Radiofrequency Ablation for Arrhythmia

Radiofrequency ablation is a nonsurgical procedure used to treat certain types of heart arrhythmia, such as tachycardia. Most frequently, radiofrequency ablation is performed to treat supraventricular tachyarrhythmia, rapid irregular heartbeats that start in the atria (upper chambers) or middle of the heart. Heart arrhythmia can be serious because, when irregular heartbeats are severe or prolonged, the ability of the heart to pump enough blood throughout the body can be compromised.

Reasons for a Radiofrequency Ablation

Radiofrequency ablation is performed on patients who do not respond well to medications for arrhythmia, or for whom the side effects of such medications make them intolerable. The ablation procedure is helpful in treating a number of types of cardiac arrhythmia, including the following:

  • Atrial fibrillation
  • Atrial flutter
  • Supraventricular tachycardia
  • Atrioventricular reentrant (reciprocating) tachycardia (AVRT)
  • Atrioventricular nodal reentrant tachycardia (AVNRT)
  • Wolff-Parkinson-White syndrome (WPW)
  • Premature ventricular contractions (PVC)
  • Ventricular tachycardia

AV node ablation, a type of radiofrequency ablation, is very effective in treating atrial fibrillation when performed in combination with the implantation of a pacemaker.

The Radiofrequency Ablation Procedure

Radiofrequency ablation, performed with the patient under mild sedation and local anesthesia, is mild and usually painless. It has a success rate greater than 90 percent, requires only a few days of downtime, and carries a very low risk of complications. For these reasons, it is most often the preferred option for treating arrhythmic disorders.

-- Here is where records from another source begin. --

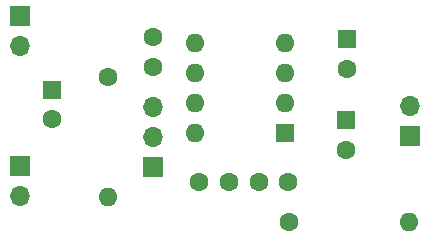
<source format=gbr>
%TF.GenerationSoftware,KiCad,Pcbnew,(6.0.11)*%
%TF.CreationDate,2023-05-30T10:33:30+01:00*%
%TF.ProjectId,tda2822 board,74646132-3832-4322-9062-6f6172642e6b,rev?*%
%TF.SameCoordinates,Original*%
%TF.FileFunction,Soldermask,Top*%
%TF.FilePolarity,Negative*%
%FSLAX46Y46*%
G04 Gerber Fmt 4.6, Leading zero omitted, Abs format (unit mm)*
G04 Created by KiCad (PCBNEW (6.0.11)) date 2023-05-30 10:33:30*
%MOMM*%
%LPD*%
G01*
G04 APERTURE LIST*
%ADD10C,1.600000*%
%ADD11R,1.700000X1.700000*%
%ADD12O,1.700000X1.700000*%
%ADD13R,1.600000X1.600000*%
%ADD14O,1.600000X1.600000*%
G04 APERTURE END LIST*
D10*
%TO.C,C6*%
X183200000Y-96200000D03*
X185700000Y-96200000D03*
%TD*%
D11*
%TO.C,J2*%
X163000000Y-82140000D03*
D12*
X163000000Y-84680000D03*
%TD*%
D11*
%TO.C,RV1*%
X174200000Y-94925000D03*
D12*
X174200000Y-92385000D03*
X174200000Y-89845000D03*
%TD*%
D11*
%TO.C,J1*%
X163000000Y-94840000D03*
D12*
X163000000Y-97380000D03*
%TD*%
D11*
%TO.C,J3*%
X196020000Y-92305000D03*
D12*
X196020000Y-89765000D03*
%TD*%
D10*
%TO.C,C3*%
X174200000Y-83950000D03*
X174200000Y-86450000D03*
%TD*%
D13*
%TO.C,C4*%
X190689776Y-84139776D03*
D10*
X190689776Y-86639776D03*
%TD*%
%TO.C,R1*%
X170400000Y-87320000D03*
D14*
X170400000Y-97480000D03*
%TD*%
D13*
%TO.C,C5*%
X190600000Y-90974435D03*
D10*
X190600000Y-93474435D03*
%TD*%
%TO.C,R2*%
X185720000Y-99600000D03*
D14*
X195880000Y-99600000D03*
%TD*%
D13*
%TO.C,C2*%
X165700000Y-88400000D03*
D10*
X165700000Y-90900000D03*
%TD*%
D13*
%TO.C,U1*%
X185420000Y-92075000D03*
D14*
X185420000Y-89535000D03*
X185420000Y-86995000D03*
X185420000Y-84455000D03*
X177800000Y-84455000D03*
X177800000Y-86995000D03*
X177800000Y-89535000D03*
X177800000Y-92075000D03*
%TD*%
D10*
%TO.C,C7*%
X180650000Y-96200000D03*
X178150000Y-96200000D03*
%TD*%
M02*

</source>
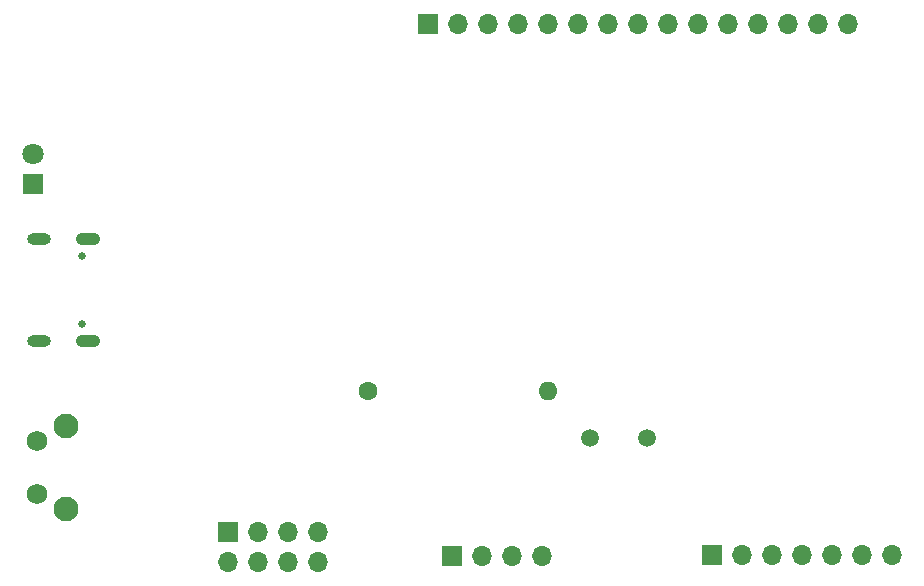
<source format=gbr>
%TF.GenerationSoftware,KiCad,Pcbnew,(6.0.7-1)-1*%
%TF.CreationDate,2022-09-20T14:46:45+12:00*%
%TF.ProjectId,ENEL300Group10MCUBoard,454e454c-3330-4304-9772-6f757031304d,rev?*%
%TF.SameCoordinates,Original*%
%TF.FileFunction,Soldermask,Bot*%
%TF.FilePolarity,Negative*%
%FSLAX46Y46*%
G04 Gerber Fmt 4.6, Leading zero omitted, Abs format (unit mm)*
G04 Created by KiCad (PCBNEW (6.0.7-1)-1) date 2022-09-20 14:46:45*
%MOMM*%
%LPD*%
G01*
G04 APERTURE LIST*
%ADD10C,1.600000*%
%ADD11O,1.600000X1.600000*%
%ADD12C,0.650000*%
%ADD13O,2.100000X1.050000*%
%ADD14O,2.000000X1.000000*%
%ADD15C,2.100000*%
%ADD16C,1.750000*%
%ADD17O,1.700000X1.700000*%
%ADD18R,1.700000X1.700000*%
%ADD19R,1.800000X1.800000*%
%ADD20C,1.800000*%
%ADD21C,1.500000*%
G04 APERTURE END LIST*
D10*
%TO.C,R4*%
X80880000Y-71100000D03*
D11*
X96120000Y-71100000D03*
%TD*%
D12*
%TO.C,J1*%
X56680000Y-65390000D03*
X56680000Y-59610000D03*
D13*
X57180000Y-58180000D03*
D14*
X53000000Y-58180000D03*
X53000000Y-66820000D03*
D13*
X57180000Y-66820000D03*
%TD*%
D15*
%TO.C,RESET1*%
X55352500Y-81025000D03*
X55352500Y-74015000D03*
D16*
X52862500Y-79775000D03*
X52862500Y-75275000D03*
%TD*%
D17*
%TO.C,WIRELESS1*%
X69000000Y-85540000D03*
D18*
X69000000Y-83000000D03*
D17*
X71540000Y-85540000D03*
X71540000Y-83000000D03*
X74080000Y-85540000D03*
X74080000Y-83000000D03*
X76620000Y-85540000D03*
X76620000Y-83000000D03*
%TD*%
D19*
%TO.C,PWR1*%
X52500000Y-53500000D03*
D20*
X52500000Y-50960000D03*
%TD*%
D21*
%TO.C,Y1*%
X104550000Y-75000000D03*
X99650000Y-75000000D03*
%TD*%
D18*
%TO.C,GPIO2*%
X86000000Y-40000000D03*
D17*
X88540000Y-40000000D03*
X91080000Y-40000000D03*
X93620000Y-40000000D03*
X96160000Y-40000000D03*
X98700000Y-40000000D03*
X101240000Y-40000000D03*
X103780000Y-40000000D03*
X106320000Y-40000000D03*
X108860000Y-40000000D03*
X111400000Y-40000000D03*
X113940000Y-40000000D03*
X116480000Y-40000000D03*
X119020000Y-40000000D03*
X121560000Y-40000000D03*
%TD*%
D18*
%TO.C,J2*%
X88000000Y-85000000D03*
D17*
X90540000Y-85000000D03*
X93080000Y-85000000D03*
X95620000Y-85000000D03*
%TD*%
D18*
%TO.C,GPIO1*%
X110000000Y-84975000D03*
D17*
X112540000Y-84975000D03*
X115080000Y-84975000D03*
X117620000Y-84975000D03*
X120160000Y-84975000D03*
X122700000Y-84975000D03*
X125240000Y-84975000D03*
%TD*%
M02*

</source>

During the procedure, the doctor guides a catheter with an electrode on its tip through a small incision in the groin to the site where the heart muscle has sustained damage. The doctor is aided by the use of fluoroscopy to find the appropriate pathway. Attempts are made to provoke an arrhythmia during the procedure to identify the parts of the heart muscle that are causing the problem. Once this is done, the defective heart muscle cells are targeted with energy, similar to that of a microwave, and destroyed. Hopefully, once these few cells stop conducting extra electrical impulses, the rapid heartbeats will stop. The patient's heart rate and rhythm, as well as oxygen level and blood pressure, are monitored throughout the procedure.

Once the ablation procedure is complete, the doctor tries once again to provoke an arrhythmia. The procedure is considered successful if this cannot be done. If an arrhythmia occurs, additional radiofrequency energy is administered. On average, the procedure lasts for approximately 2 hours.

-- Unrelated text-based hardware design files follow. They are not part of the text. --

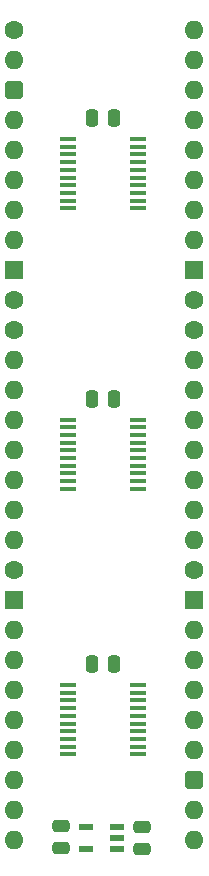
<source format=gts>
%TF.GenerationSoftware,KiCad,Pcbnew,9.0.7-9.0.7~ubuntu24.04.1*%
%TF.CreationDate,2026-01-23T19:46:08+02:00*%
%TF.ProjectId,Main Address Buffer,4d61696e-2041-4646-9472-657373204275,V0*%
%TF.SameCoordinates,Original*%
%TF.FileFunction,Soldermask,Top*%
%TF.FilePolarity,Negative*%
%FSLAX46Y46*%
G04 Gerber Fmt 4.6, Leading zero omitted, Abs format (unit mm)*
G04 Created by KiCad (PCBNEW 9.0.7-9.0.7~ubuntu24.04.1) date 2026-01-23 19:46:08*
%MOMM*%
%LPD*%
G01*
G04 APERTURE LIST*
G04 Aperture macros list*
%AMRoundRect*
0 Rectangle with rounded corners*
0 $1 Rounding radius*
0 $2 $3 $4 $5 $6 $7 $8 $9 X,Y pos of 4 corners*
0 Add a 4 corners polygon primitive as box body*
4,1,4,$2,$3,$4,$5,$6,$7,$8,$9,$2,$3,0*
0 Add four circle primitives for the rounded corners*
1,1,$1+$1,$2,$3*
1,1,$1+$1,$4,$5*
1,1,$1+$1,$6,$7*
1,1,$1+$1,$8,$9*
0 Add four rect primitives between the rounded corners*
20,1,$1+$1,$2,$3,$4,$5,0*
20,1,$1+$1,$4,$5,$6,$7,0*
20,1,$1+$1,$6,$7,$8,$9,0*
20,1,$1+$1,$8,$9,$2,$3,0*%
G04 Aperture macros list end*
%ADD10R,1.475000X0.450000*%
%ADD11RoundRect,0.250000X0.250000X0.475000X-0.250000X0.475000X-0.250000X-0.475000X0.250000X-0.475000X0*%
%ADD12RoundRect,0.250000X-0.475000X0.250000X-0.475000X-0.250000X0.475000X-0.250000X0.475000X0.250000X0*%
%ADD13RoundRect,0.250000X0.475000X-0.250000X0.475000X0.250000X-0.475000X0.250000X-0.475000X-0.250000X0*%
%ADD14C,1.600000*%
%ADD15O,1.600000X1.600000*%
%ADD16RoundRect,0.400000X-0.400000X-0.400000X0.400000X-0.400000X0.400000X0.400000X-0.400000X0.400000X0*%
%ADD17R,1.600000X1.600000*%
%ADD18R,1.150000X0.600000*%
G04 APERTURE END LIST*
D10*
%TO.C,IC1*%
X4555000Y-55495000D03*
X4555000Y-56145000D03*
X4555000Y-56795000D03*
X4555000Y-57445000D03*
X4555000Y-58095000D03*
X4555000Y-58745000D03*
X4555000Y-59395000D03*
X4555000Y-60045000D03*
X4555000Y-60695000D03*
X4555000Y-61345000D03*
X10431000Y-61345000D03*
X10431000Y-60695000D03*
X10431000Y-60045000D03*
X10431000Y-59395000D03*
X10431000Y-58745000D03*
X10431000Y-58095000D03*
X10431000Y-57445000D03*
X10431000Y-56795000D03*
X10431000Y-56145000D03*
X10431000Y-55495000D03*
%TD*%
%TO.C,IC4*%
X4555000Y-33016000D03*
X4555000Y-33666000D03*
X4555000Y-34316000D03*
X4555000Y-34966000D03*
X4555000Y-35616000D03*
X4555000Y-36266000D03*
X4555000Y-36916000D03*
X4555000Y-37566000D03*
X4555000Y-38216000D03*
X4555000Y-38866000D03*
X10431000Y-38866000D03*
X10431000Y-38216000D03*
X10431000Y-37566000D03*
X10431000Y-36916000D03*
X10431000Y-36266000D03*
X10431000Y-35616000D03*
X10431000Y-34966000D03*
X10431000Y-34316000D03*
X10431000Y-33666000D03*
X10431000Y-33016000D03*
%TD*%
D11*
%TO.C,C3*%
X8427000Y-7493000D03*
X6527000Y-7493000D03*
%TD*%
%TO.C,C2*%
X8443000Y-31242000D03*
X6543000Y-31242000D03*
%TD*%
%TO.C,C1*%
X8443000Y-53721000D03*
X6543000Y-53721000D03*
%TD*%
D12*
%TO.C,C9*%
X3937000Y-67392000D03*
X3937000Y-69292000D03*
%TD*%
D13*
%TO.C,C8*%
X10795000Y-69387000D03*
X10795000Y-67487000D03*
%TD*%
D10*
%TO.C,IC3*%
X4555000Y-9267000D03*
X4555000Y-9917000D03*
X4555000Y-10567000D03*
X4555000Y-11217000D03*
X4555000Y-11867000D03*
X4555000Y-12517000D03*
X4555000Y-13167000D03*
X4555000Y-13817000D03*
X4555000Y-14467000D03*
X4555000Y-15117000D03*
X10431000Y-15117000D03*
X10431000Y-14467000D03*
X10431000Y-13817000D03*
X10431000Y-13167000D03*
X10431000Y-12517000D03*
X10431000Y-11867000D03*
X10431000Y-11217000D03*
X10431000Y-10567000D03*
X10431000Y-9917000D03*
X10431000Y-9267000D03*
%TD*%
D14*
%TO.C,J2*%
X0Y0D03*
D15*
X0Y-2540000D03*
D16*
X0Y-5080000D03*
D15*
X0Y-7620000D03*
X0Y-10160000D03*
X0Y-12700000D03*
X0Y-15240000D03*
X0Y-17780000D03*
D17*
X0Y-20320000D03*
D14*
X0Y-22860000D03*
X0Y-25400000D03*
D15*
X0Y-27940000D03*
X0Y-30480000D03*
X0Y-33020000D03*
X0Y-35560000D03*
X0Y-38100000D03*
X0Y-40640000D03*
X0Y-43180000D03*
D14*
X0Y-45720000D03*
D17*
X0Y-48260000D03*
D15*
X0Y-50800000D03*
X0Y-53340000D03*
X0Y-55880000D03*
X0Y-58420000D03*
X0Y-60960000D03*
X0Y-63500000D03*
X0Y-66040000D03*
X0Y-68580000D03*
X15240000Y-68580000D03*
X15240000Y-66040000D03*
D16*
X15240000Y-63500000D03*
D15*
X15240000Y-60960000D03*
X15240000Y-58420000D03*
X15240000Y-55880000D03*
X15240000Y-53340000D03*
X15240000Y-50800000D03*
D17*
X15240000Y-48260000D03*
D14*
X15240000Y-45720000D03*
D15*
X15240000Y-43180000D03*
X15240000Y-40640000D03*
X15240000Y-38100000D03*
X15240000Y-35560000D03*
X15240000Y-33020000D03*
X15240000Y-30480000D03*
X15240000Y-27940000D03*
D14*
X15240000Y-25400000D03*
X15240000Y-22860000D03*
D17*
X15240000Y-20320000D03*
D15*
X15240000Y-17780000D03*
X15240000Y-15240000D03*
X15240000Y-12700000D03*
X15240000Y-10160000D03*
X15240000Y-7620000D03*
X15240000Y-5080000D03*
X15240000Y-2540000D03*
X15240000Y0D03*
%TD*%
D18*
%TO.C,IC5*%
X8666000Y-69403000D03*
X8666000Y-68453000D03*
X8666000Y-67503000D03*
X6066000Y-67503000D03*
X6066000Y-69403000D03*
%TD*%
M02*

</source>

For some patients, the implantation of a pacemaker, a small electrical device that remains in the body to stimulate heart contractions, is part of radiofrequency ablation. At times, the doctor knows that a pacemaker will be needed in advance; at other times, the necessity for a pacemaker is a complication of the original procedure.

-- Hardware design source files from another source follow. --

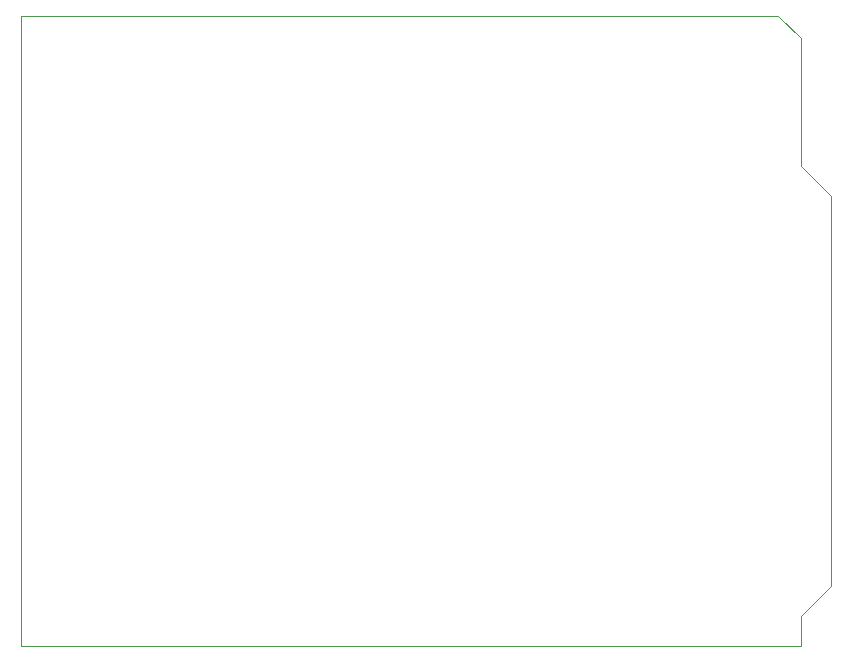
<source format=gbr>
G04 #@! TF.GenerationSoftware,KiCad,Pcbnew,5.1.5-52549c5~84~ubuntu18.04.1*
G04 #@! TF.CreationDate,2020-03-23T11:10:23+00:00*
G04 #@! TF.ProjectId,o2-controller,6f322d63-6f6e-4747-926f-6c6c65722e6b,rev?*
G04 #@! TF.SameCoordinates,Original*
G04 #@! TF.FileFunction,Profile,NP*
%FSLAX46Y46*%
G04 Gerber Fmt 4.6, Leading zero omitted, Abs format (unit mm)*
G04 Created by KiCad (PCBNEW 5.1.5-52549c5~84~ubuntu18.04.1) date 2020-03-23 11:10:23*
%MOMM*%
%LPD*%
G04 APERTURE LIST*
%ADD10C,0.050000*%
G04 APERTURE END LIST*
D10*
X120650000Y-116840000D02*
X120650000Y-63500000D01*
X186690000Y-116840000D02*
X120650000Y-116840000D01*
X186690000Y-114300000D02*
X186690000Y-116840000D01*
X189230000Y-111760000D02*
X186690000Y-114300000D01*
X189230000Y-78740000D02*
X189230000Y-111760000D01*
X186690000Y-76200000D02*
X189230000Y-78740000D01*
X186690000Y-65405000D02*
X186690000Y-76200000D01*
X184785000Y-63500000D02*
X186690000Y-65405000D01*
X120650000Y-63500000D02*
X184785000Y-63500000D01*
M02*

</source>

Recovery from Radiofrequency Ablation

After undergoing radiofrequency ablation, the patient is monitored closely until the sedative wears off. Several hours of bed rest are necessary to prevent bleeding at the site of the catheter insertion; pain medication is prescribed if needed. Fatigue is to be expected after the procedure. Some patients are admitted to the hospital overnight; others return home the same day. All patients will have to restrict their activities temporarily to avoid putting stress on the catheter site. Patients may be instructed to take aspirin as a blood thinner for several weeks, or may be prescribed more powerful anticoagulants.

Risks of a Radiofrequency Ablation

Radiofrequency ablation is considered generally safe but, like all invasive surgical procedures, it carries some risks. Risks of radiofrequency ablation include the following:

  • Excessive bleeding, bruising or injury to blood vessels
  • Accidental damage to the muscles or valves of the heart
  • Blood clots that may travel to the lungs or brain
  • Development of a new arrhythmia
  • Radiation exposure

One serious potential complication is the failure of an electrical impulse to travel from the atria (upper chambers of the heart) to the ventricles (lower chambers of the heart). It this complication continues, a pacemaker becomes necessary. Although the risk of radiation exposure during radiofrequency ablation is very low, it is not performed on pregnant women because the fetus is highly susceptible to radiation damage.